Here’s the news of the week – and how we see it here at McAlvany Wealth Management:
QEs Eventual Revival and Its Effects
Owing to what the Fed called a moderately improving labor market, the FOMC found reason enough to exit its QE program altogether this week. However, fearing a stock market reprisal, it reaffirmed its position on interest rates (the Fed Target rate), keeping them low for a “considerable time.” That in conjunction with better-than-expected third-quarter US GDP growth of 3.5%, weak confidence data from the eurozone, and the Bank of Japan’s $100.0 billion QE increase overnight Thursday had the dollar spiking higher, gold and the miners lower, and stocks in a moonshot back to interim highs – a move that was also inspired by quarter-end fiscal gaming.
Even though the BoJ’s announcement moved markets this week, we still have no reason yet for the Fed to reinstate its QE efforts. That means that following fiscal quarter-end gaming and/or the mid-term elections, stocks will likely be under pressure again soon. That fact, combined with the high level of leverage in the market, suggests that the price action in equities stands a good chance of becoming fairly ugly. As for the metals and the miners during that time, I anticipate some mild improvement up until the Fed takes one last stab at printing to save the day. But let’s face it, gold and the miners are extraordinarily cheap in both absolute and relative terms. If there is anything to be said about the selling in the last two years or more, it’s that the metals have moved from weak hands to strong. In that light, it’s safe to say that, regardless of the news, downside risk underscores the potential for upside movement.
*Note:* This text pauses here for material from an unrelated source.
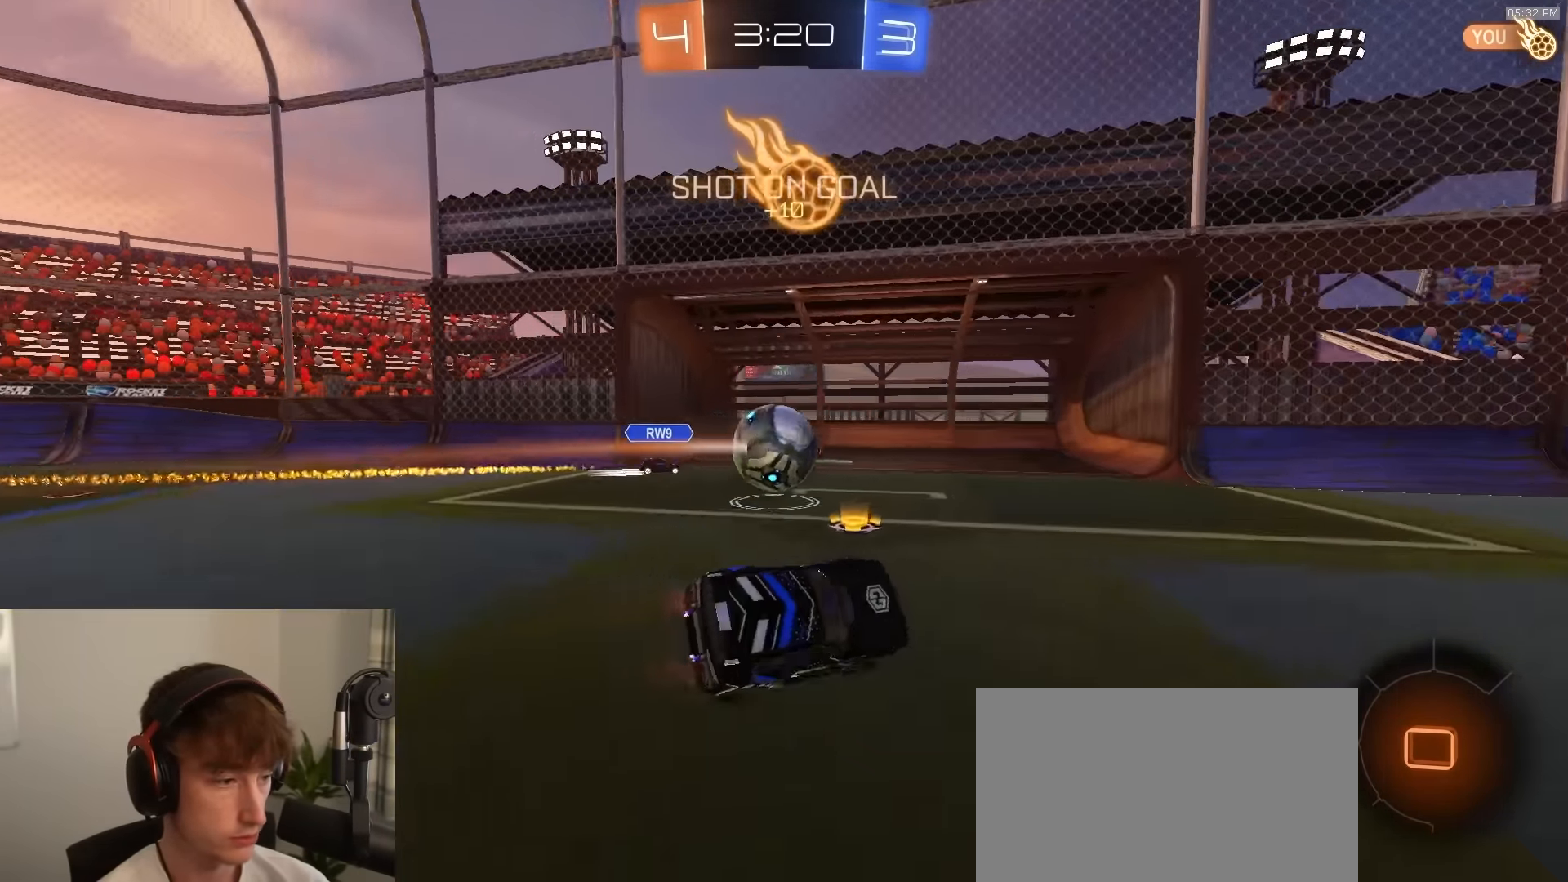
{"buttons": ["R2"], "left_stick": "right", "right_stick": "center", "events": [[17, "left_stick", "center"], [117, "SQUARE", "up"], [117, "left_stick", "right"], [150, "R1", "up"]]}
That brings up the subject of deflation that many so-called specialists in the gold sector have hashed and rehashed ad nauseam. In a deflationary scenario, the theory holds that just about everything – with the possible exception of bonds and the dollar – would fall in price. That notably includes the metals. What these experts fail to realize is that gold has been negatively correlated with stocks for some time now (since 2011), as anyone willing to step out of the land of theory and into the realm of daily price action can readily see. Today’s trading was no exception: As stocks rose, gold fell – in unison. So sharp was the correlation that it seemed a pair’s trade was an essential part of the plan. This simply buys more mileage for QE packages by artificially suppressing articles of inflation while simultaneously juicing stocks for growth. All this is to say that when stocks reverse, gold is set to rise – perhaps rapidly – as these complex trades unwind.
Determining the point at which stocks will reverse course is another matter. I’ve alluded to some dynamics above that would lead to some short-term volatility, but in the long run everything will depend on the Fed’s ability to manipulate long-term interest rates. As anyone paying attention may have noticed, that game hasn’t been going so well for the Fed lately. As I have said here many times, absent foreign creditor support for dollars and/or debt, which went away at the same time rates began to rise in May of last year, the Fed’s job of manipulating long-term rates became much more difficult, if not impossible – whether they want to admit it or not. Stocks are therefore faced with the small dilemma of a non-printing Fed in the short run, and the larger issue of QE as an ineffective driver of interest rates and corporate earnings in the long run. In other words, the bulls have much to be wary of.
For those wanting a second opinion on Fed policy and its questionable future, former Fed Chairman Alan Greenspan posted some remarks on Bloomberg and the Financial Times this week. His comments about Fed QE and gold are enlightening as well as prophetic – links are provided below. If you’re short on time, the takeaway is Greenspan’s final sentence: “Buy gold.” At the New Orleans Investment Conference in late September, he was asked how much higher the price of gold could go. His answer: “substantially higher.”